The RuleLink was sort-of imagined to describe inputs and outputs, but has been co-opted by the FilterLink. The use of variables in the RuleLink means that it is explicitly a re-write rule, in that it tracks variables in both the input and the output. By contrast, a kernel operation is not a rewrite: the outputs depend on the inputs, but they are not monotonic functions of the input variables.

That leaves Section as the only viable candidate for describing inputs and outputs. Excellent: we finally arrive at an actual need for chaining and checking the chains! OK, so what should the connectors look like? Link Grammar style connectors would look like this:

    (Connector
        (Type 'FloatValue)
        (Sex "input"))

This is a paring of a traditional type declaration, together with a direction (sex). The type declaration can be complicated, in principle:

    (Connector
        (SignatureLink ...)
        (Sex "input"))

with the usual richness of Signatures allowed.

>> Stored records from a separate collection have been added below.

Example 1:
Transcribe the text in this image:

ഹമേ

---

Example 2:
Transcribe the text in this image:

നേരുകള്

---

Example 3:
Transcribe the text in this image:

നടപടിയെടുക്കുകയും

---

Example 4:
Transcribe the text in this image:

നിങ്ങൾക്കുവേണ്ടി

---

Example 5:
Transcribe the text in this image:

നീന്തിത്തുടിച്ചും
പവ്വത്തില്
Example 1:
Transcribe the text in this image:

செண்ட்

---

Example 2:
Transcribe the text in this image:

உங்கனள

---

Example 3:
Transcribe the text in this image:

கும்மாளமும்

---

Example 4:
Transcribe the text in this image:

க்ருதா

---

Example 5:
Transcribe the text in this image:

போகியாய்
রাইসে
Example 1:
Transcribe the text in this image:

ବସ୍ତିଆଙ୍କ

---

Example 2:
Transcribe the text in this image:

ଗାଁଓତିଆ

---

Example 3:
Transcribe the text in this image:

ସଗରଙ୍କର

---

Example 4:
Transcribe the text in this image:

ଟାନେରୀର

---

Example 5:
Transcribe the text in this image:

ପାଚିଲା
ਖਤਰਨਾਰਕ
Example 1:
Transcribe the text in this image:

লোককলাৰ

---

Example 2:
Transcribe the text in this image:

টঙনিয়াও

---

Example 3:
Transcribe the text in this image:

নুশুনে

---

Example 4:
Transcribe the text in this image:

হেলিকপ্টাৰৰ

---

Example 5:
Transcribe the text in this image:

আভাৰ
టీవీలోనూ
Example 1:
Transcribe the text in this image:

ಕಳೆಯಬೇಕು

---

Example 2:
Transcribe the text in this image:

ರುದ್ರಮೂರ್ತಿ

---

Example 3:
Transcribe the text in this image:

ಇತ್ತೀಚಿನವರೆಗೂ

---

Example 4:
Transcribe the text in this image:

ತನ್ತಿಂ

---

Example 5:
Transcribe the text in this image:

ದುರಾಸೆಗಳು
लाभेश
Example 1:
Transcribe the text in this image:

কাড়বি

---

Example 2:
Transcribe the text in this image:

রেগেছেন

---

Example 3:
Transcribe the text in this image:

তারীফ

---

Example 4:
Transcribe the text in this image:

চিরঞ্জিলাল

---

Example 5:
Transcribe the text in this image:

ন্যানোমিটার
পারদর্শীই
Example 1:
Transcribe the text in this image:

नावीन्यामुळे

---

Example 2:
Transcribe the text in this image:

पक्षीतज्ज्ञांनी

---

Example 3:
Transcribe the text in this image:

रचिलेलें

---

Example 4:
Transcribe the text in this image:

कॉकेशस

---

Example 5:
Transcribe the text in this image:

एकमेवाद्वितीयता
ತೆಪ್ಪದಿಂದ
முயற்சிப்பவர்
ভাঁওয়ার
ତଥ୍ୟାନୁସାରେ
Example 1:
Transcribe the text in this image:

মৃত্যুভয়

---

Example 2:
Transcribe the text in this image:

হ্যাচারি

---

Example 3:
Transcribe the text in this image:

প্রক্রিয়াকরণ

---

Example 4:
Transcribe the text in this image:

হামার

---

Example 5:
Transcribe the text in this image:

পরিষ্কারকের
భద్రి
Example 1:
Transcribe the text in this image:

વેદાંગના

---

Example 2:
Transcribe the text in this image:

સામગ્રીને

The current vec_add kernel in the demos then has the following form:

    (Section
        (OpenclKernelNode "vec_add")
        (ConnectorSeq
            (Connector (Type 'FloatValue) (Sex "output"))
            (Connector (Type 'FloatValue) (Sex "input"))
            (Connector (Type 'FloatValue) (Sex "input"))
            (Connector (Type 'FloatValue) (Sex "size"))))

Note that the order of the connectors in the ConnectorSeq must match the c/c++ code in the program.

The size connector is interesting. In principle, it could be implicit, guessed from the sizes of the vectors. In practice, it seems to be a required part of the kernel API: the kernel needs to be told what the length of the vectors are, explicitly so.

Where is this API description kept? Well, the *-description-* message sent to the (OpenclKernelNode "vec_add") node should return this. I guess this is hand-coded, for now.

TODO: ?? Should this be published as ??

   (Section (OpenclNode "...") (ChoiceLink (Section ...)))

The rational is that the ChoiceLink gives a choice of kernels available for this particular OpenclNode and although they're available as *-description-*, it might be nice to make them available "directly"? Or maybe not ... the (Section (OpenclNode "...") ...) could be ambiguous in general, as other Section might pop up. By contrast, *-description-* is unambiguous and is a reserved keyword. So OK, leave as-is.

Update 11 Sept 2025: The OpenCL program code is now parsed to extract function signatures, and these signatures are converted to Atomese. See genIDL.cc for that code. The Atomese signatures are now published in *-description-*. When user code attempts to invoke a kernel, the arguments created by the user are checked against the kernel interface. An error is thrown, if they don't match up.

The current implementation is rudimentary; only the simplest kernels are handled. But its a proof of concept. Seems to work, and seems not to be horrible.

At any rate, this is a win: having the *-description-* available should allow the introspection that we've long been dreaming of and blabbering about. We'll see how that works out.

Open Discussion

Some philosophical questions remain as to "object permanence". Vectors and the cl::Buffer that wrap them disappear when the last reference to the enclosing OpenclFloatValue disappears. Thus, such storage locations were impermanent: at play for the duration of the duration of the calculation, and then gone. This is analogous to both the CPU hardware and compiler ideas of "register retirement": they're gone, once the computations needing those values are done.

By contrast, the OpenclKernelNode is an Atom, not a Value, and thus persists indefinitely, until removed from the AtomSpace. This seems reasonable for now, but raises the question of what sorts of objects deserve long lifetimes, and which ones don't.

The last question can be partly answered: the vectors are "out there", outside of the local agent, in the GPU. The kernel is a part of the "world model", knowledge of how the world works, and thus is "in here", part of the agent. The kernel is a tool that the agent can deploy to control the external world (the GPU being the "external world" in this case.)